Stored data entries
·····

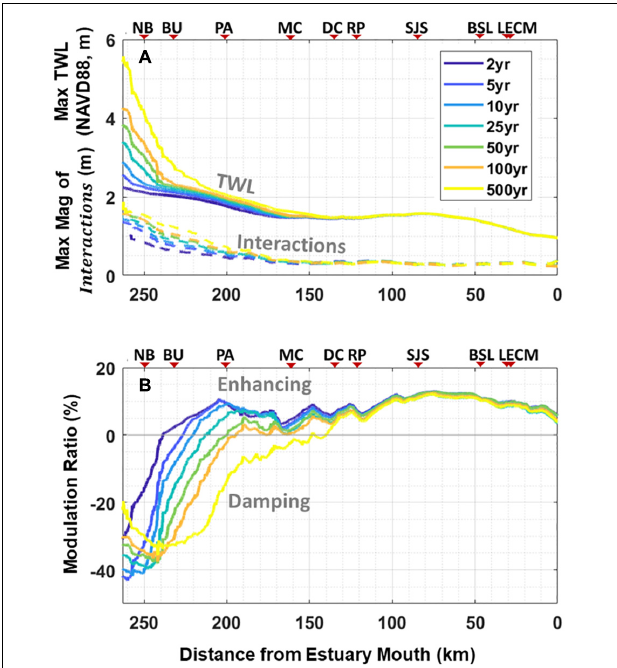
FIGURE 15 | Along-estuary variations of (A) peak magnitude of non-linear interactions and peak TWL corresponding to a range of return periods (2–500 years ARI) from the Delaware River; (B) modulation ratio by TSRI on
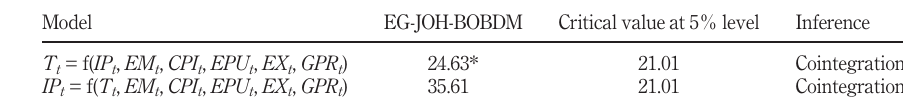
results: break in both intercept and trend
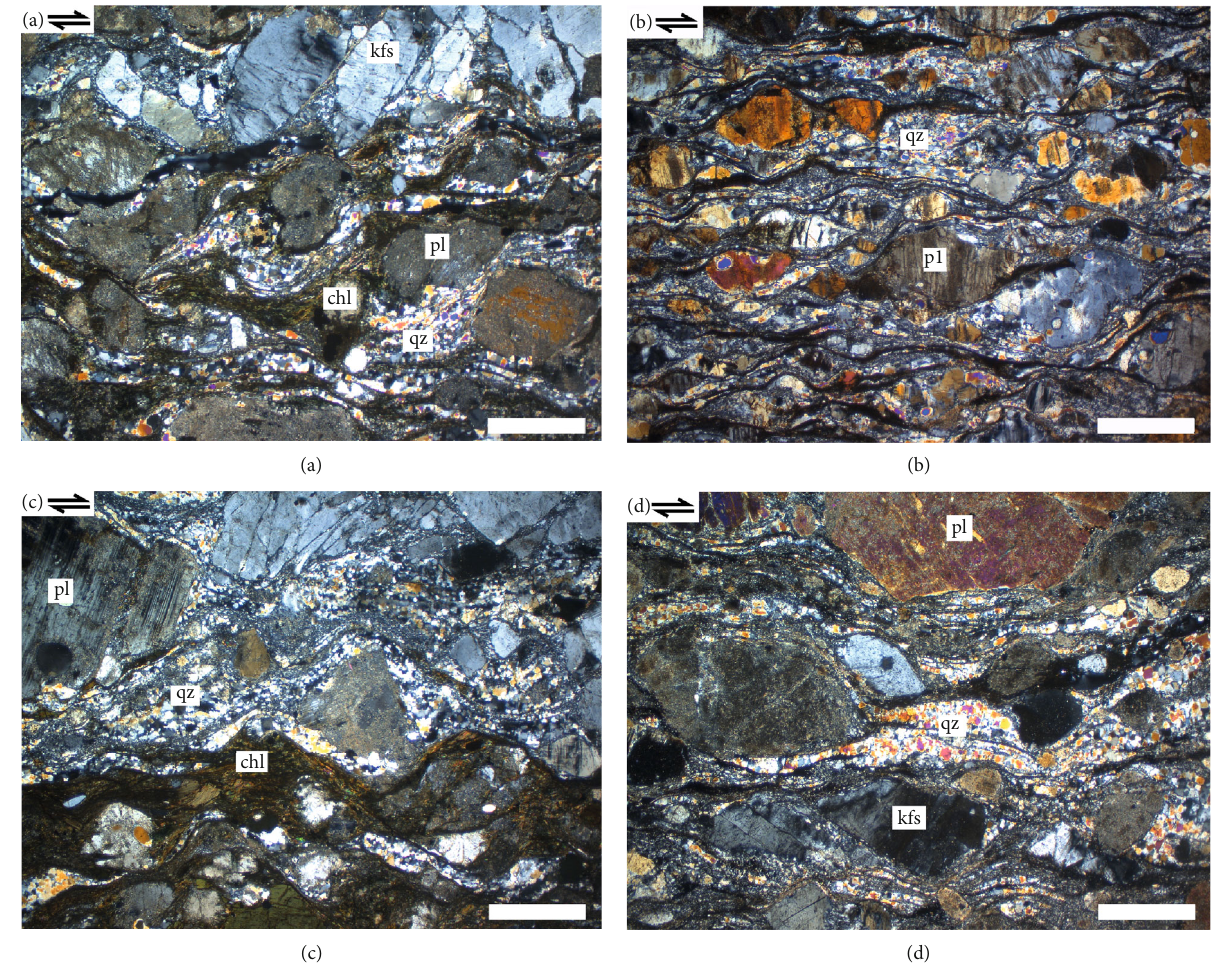
Figure 5: Representative photomicrographs of protomylonites from the KMZ. Feldspar porphyroclast contain both tensile and shear fractures, and plagioclase is heavily sericitized. Quartz is found in discontinuous ribbons with a range of grain sizes ( ∼ 10-200 μ m), de fi ning the mylonitic foliation in conjunction with the phyllosilicates. (a) Sample 29, biotite gneiss, from area D. (b) Sample 2, Tsirub Gneiss, from Area A. (c) Sample 12, biotite gneiss, from area A. (d) Sample 35, leucogranite, from area C. White bars = 1 mm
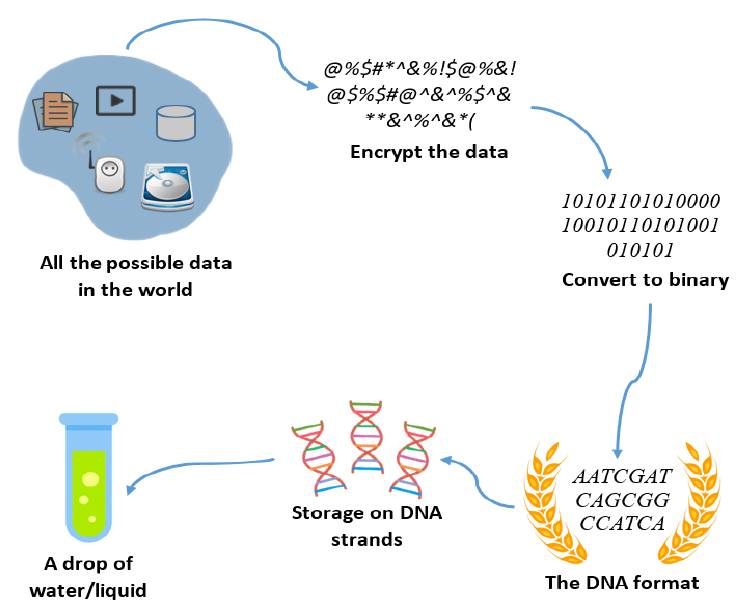
Figure 4. Encrypted data storage on a drop of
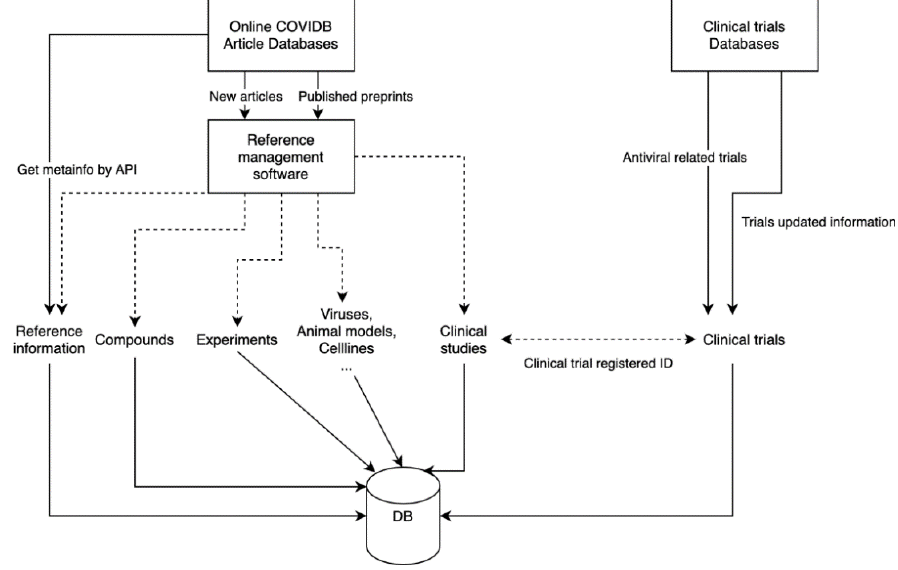
Figure 1. Experiments and clinial trials are semi-automatically downloaded and processed, data are periodically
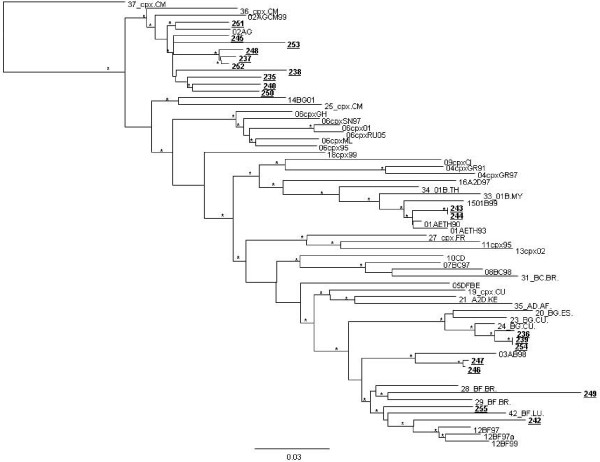
Phylogenetic relationships on pol gene (1302 nt) of the HIV-1 pol gene between the HIV-1 putative recombinant forms circulating in Italy (shown in bold and underlined) and the reference sequences of the CRFs of the HIV-1 M group from the Los Alamos HIV Sequence Database. Bootstrap values <90% are not shown. The scale bar indicates 3% nucleotide sequence divergence.* indicates the P value < 0.001 (zero length branch test) and the bootstrap values more than 70%.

·····

### WHAT YOU NEED TO DO
Write out every record above exactly as it stands, but leave out the pictures.

### ANSWER TO THIS PROBLEM
FIGURE 15 | Along-estuary variations of (A) peak magnitude of non-linear interactions and peak TWL corresponding to a range of return periods (2–500 years ARI) from the Delaware River; (B) modulation ratio by TSRI on
results: break in both intercept and trend
Figure 5: Representative photomicrographs of protomylonites from the KMZ. Feldspar porphyroclast contain both tensile and shear fractures, and plagioclase is heavily sericitized. Quartz is found in discontinuous ribbons with a range of grain sizes ( ∼ 10-200 μ m), de fi ning the mylonitic foliation in conjunction with the phyllosilicates. (a) Sample 29, biotite gneiss, from area D. (b) Sample 2, Tsirub Gneiss, from Area A. (c) Sample 12, biotite gneiss, from area A. (d) Sample 35, leucogranite, from area C. White bars = 1 mm
Figure 4. Encrypted data storage on a drop of
Figure 1. Experiments and clinial trials are semi-automatically downloaded and processed, data are periodically
Phylogenetic relationships on pol gene (1302 nt) of the HIV-1 pol gene between the HIV-1 putative recombinant forms circulating in Italy (shown in bold and underlined) and the reference sequences of the CRFs of the HIV-1 M group from the Los Alamos HIV Sequence Database. Bootstrap values <90% are not shown. The scale bar indicates 3% nucleotide sequence divergence.* indicates the P value < 0.001 (zero length branch test) and the bootstrap values more than 70%.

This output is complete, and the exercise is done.